One obvious question: Is there a way to fix the problem compatibly?
AMD doesn't seem to be vulnerable, so you'd imagine that code couldn't rely on this behavior because then it would fail on AMD chips, but... well, once you've read enough of The Old New Thing, you get a feel for how gonzo some developers get with This Never Fails and This Will Never Change, and if they have to write different codepaths for Intel and AMD instead of doing things sanely, that doesn't seem such a huge imposition to the irrational mind.
There is, and it's been fixed in Linux for a few years, possibly the severity of the issue wasn't even realized back then.
In linux-mainline/arch/x86/entry/entry_64.S, at syscall_return you'll find a comment explaining that a more complicated and slower method will used to return to usespace should a few conditions not be met. https://github.com/torvalds/linux/blob/master/arch/x86/entry...
[PATCH] x86_64: When user could have changed RIP always force IRET
Intel EM64T CPUs handle uncanonical return addresses differently
from AMD CPUs.
The exception is reported in the SYSRET, not the next instruction.

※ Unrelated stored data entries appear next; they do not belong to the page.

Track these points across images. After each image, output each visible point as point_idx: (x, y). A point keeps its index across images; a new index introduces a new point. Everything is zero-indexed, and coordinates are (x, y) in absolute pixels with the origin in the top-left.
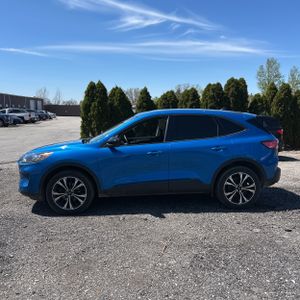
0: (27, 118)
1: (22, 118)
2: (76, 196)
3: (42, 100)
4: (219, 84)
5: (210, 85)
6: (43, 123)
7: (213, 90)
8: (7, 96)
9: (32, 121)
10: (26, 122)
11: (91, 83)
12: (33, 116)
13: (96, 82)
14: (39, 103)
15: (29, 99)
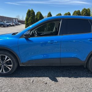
0: (11, 25)
1: (10, 24)
2: (7, 66)
3: (17, 19)
4: (79, 11)
5: (75, 11)
6: (17, 26)
7: (77, 13)
8: (6, 17)
9: (13, 26)
10: (11, 26)
11: (29, 10)
12: (14, 24)
13: (31, 10)
14: (16, 20)
15: (13, 18)
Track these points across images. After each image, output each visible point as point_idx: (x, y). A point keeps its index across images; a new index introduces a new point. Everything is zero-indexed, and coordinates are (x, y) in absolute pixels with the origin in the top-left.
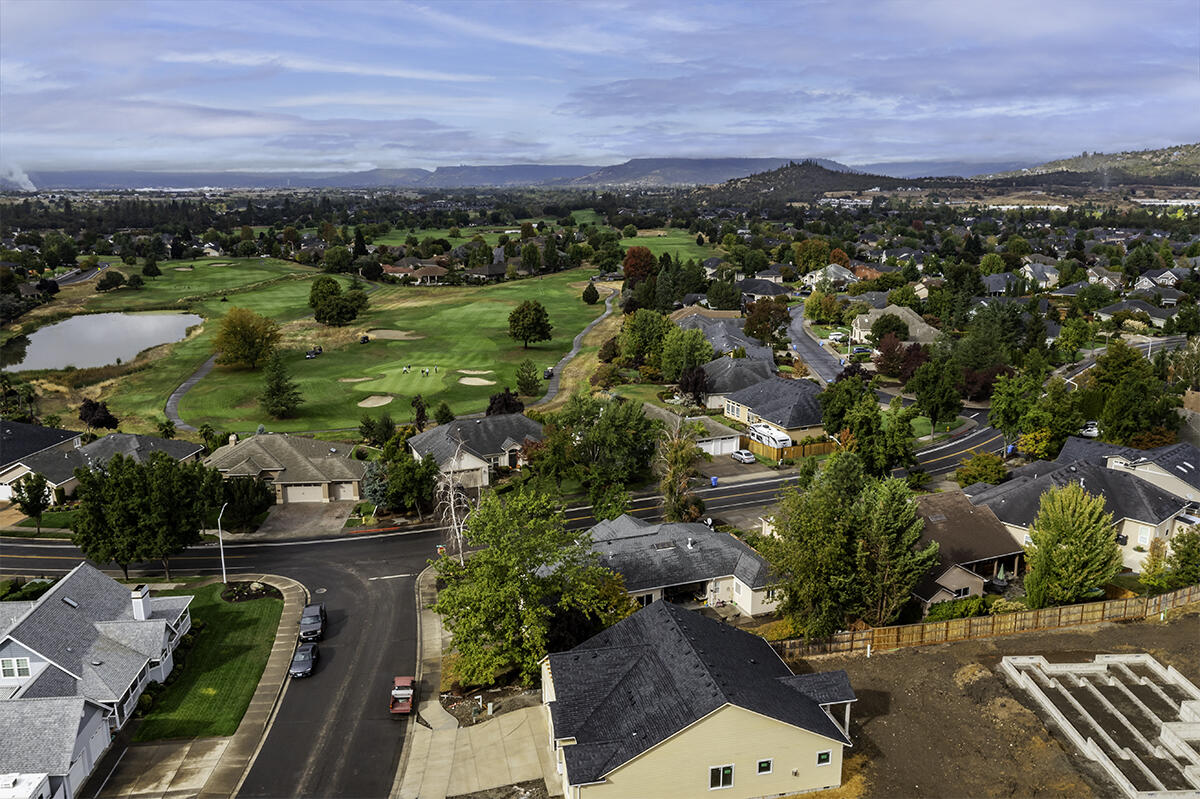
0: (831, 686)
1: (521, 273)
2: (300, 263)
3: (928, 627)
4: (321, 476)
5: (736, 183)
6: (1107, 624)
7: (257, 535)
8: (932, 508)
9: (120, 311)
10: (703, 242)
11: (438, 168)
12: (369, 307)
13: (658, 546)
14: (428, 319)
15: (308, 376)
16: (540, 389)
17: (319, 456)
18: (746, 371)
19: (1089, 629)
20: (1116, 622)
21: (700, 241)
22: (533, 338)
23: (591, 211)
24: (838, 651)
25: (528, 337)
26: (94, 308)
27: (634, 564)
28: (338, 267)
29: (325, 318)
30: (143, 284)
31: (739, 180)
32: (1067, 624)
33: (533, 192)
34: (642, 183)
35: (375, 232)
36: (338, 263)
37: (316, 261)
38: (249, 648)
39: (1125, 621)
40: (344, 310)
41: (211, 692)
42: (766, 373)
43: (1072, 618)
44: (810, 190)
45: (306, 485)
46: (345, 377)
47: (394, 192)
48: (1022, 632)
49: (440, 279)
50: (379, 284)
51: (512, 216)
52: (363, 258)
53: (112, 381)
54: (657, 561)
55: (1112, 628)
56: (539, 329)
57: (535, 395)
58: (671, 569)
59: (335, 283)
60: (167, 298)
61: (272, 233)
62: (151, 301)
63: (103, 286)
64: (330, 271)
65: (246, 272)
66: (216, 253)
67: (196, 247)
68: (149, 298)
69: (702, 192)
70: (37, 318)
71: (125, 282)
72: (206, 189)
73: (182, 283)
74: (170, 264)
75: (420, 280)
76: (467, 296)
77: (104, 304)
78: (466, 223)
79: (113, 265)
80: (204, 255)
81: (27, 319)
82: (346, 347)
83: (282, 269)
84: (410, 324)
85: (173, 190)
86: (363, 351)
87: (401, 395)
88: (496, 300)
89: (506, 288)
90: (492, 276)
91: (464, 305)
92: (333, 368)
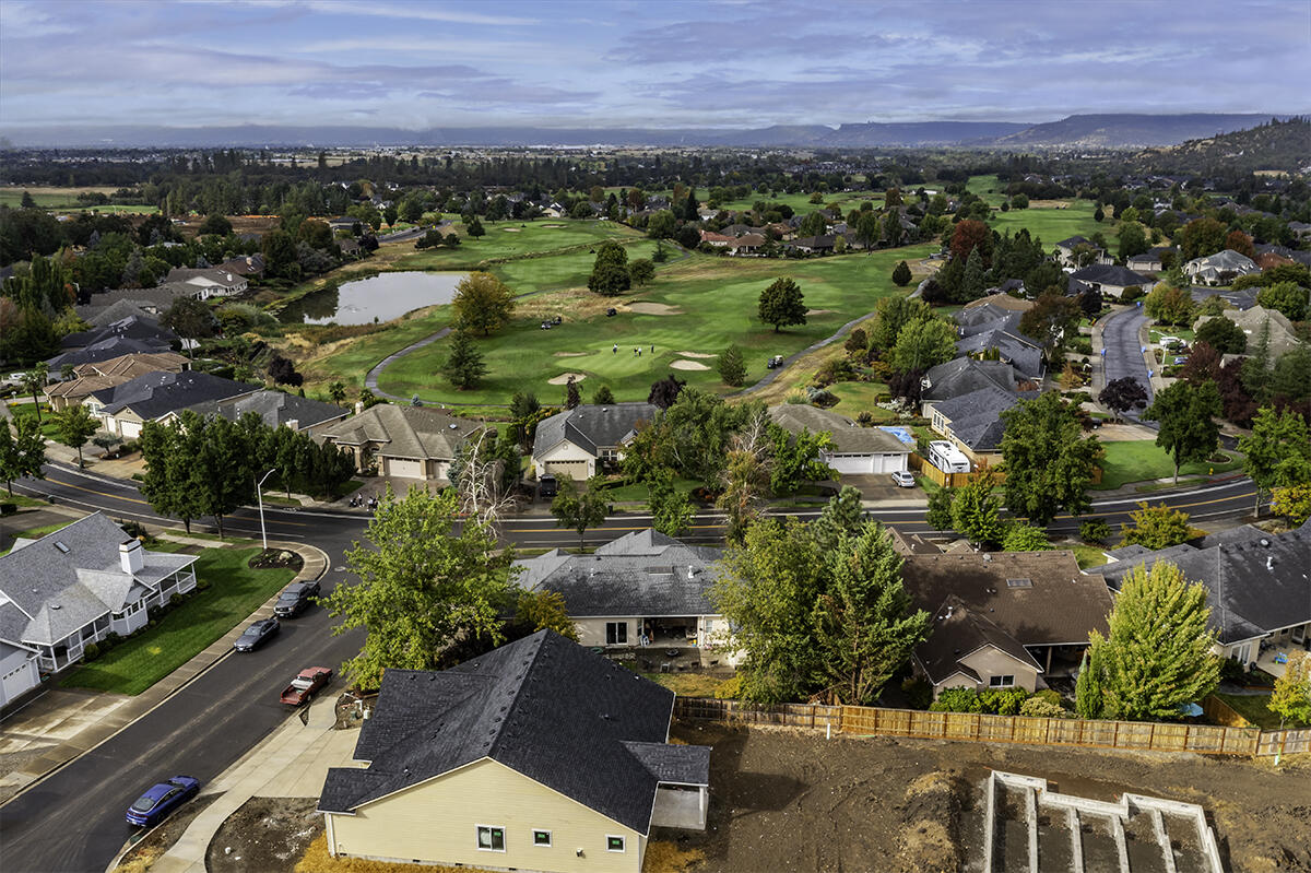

This leads to the kernel exception handler running on the user stack
with the wrong GS because the kernel didn't expect exceptions
on this instruction.
This version of the patch has the teething problems that plagued an earlier
version fixed.
This is CVE-2006-0744
Thanks to Ernie Petrides and Asit B. Mallick for analysis and initial
patches.
Well atleast they documented it. Intel does mention the conditions under which a #GP(0) will result in their instruction set manual. I'd say Microsoft is partly to blame here.
Quick question: why do you think AMD decided canonical addresses had to be sign-extended rather than just lead with zeroes? Wouldn't an access to 0xffff800000000000 also break if the address space was extended?
More "compatible" than easier really (I mean, two subtractions is hardly a heavyweight process). The trick was already in long use in shipping OSes and they didn't want to break anything.
So, inevitably, there's a Windows exploit.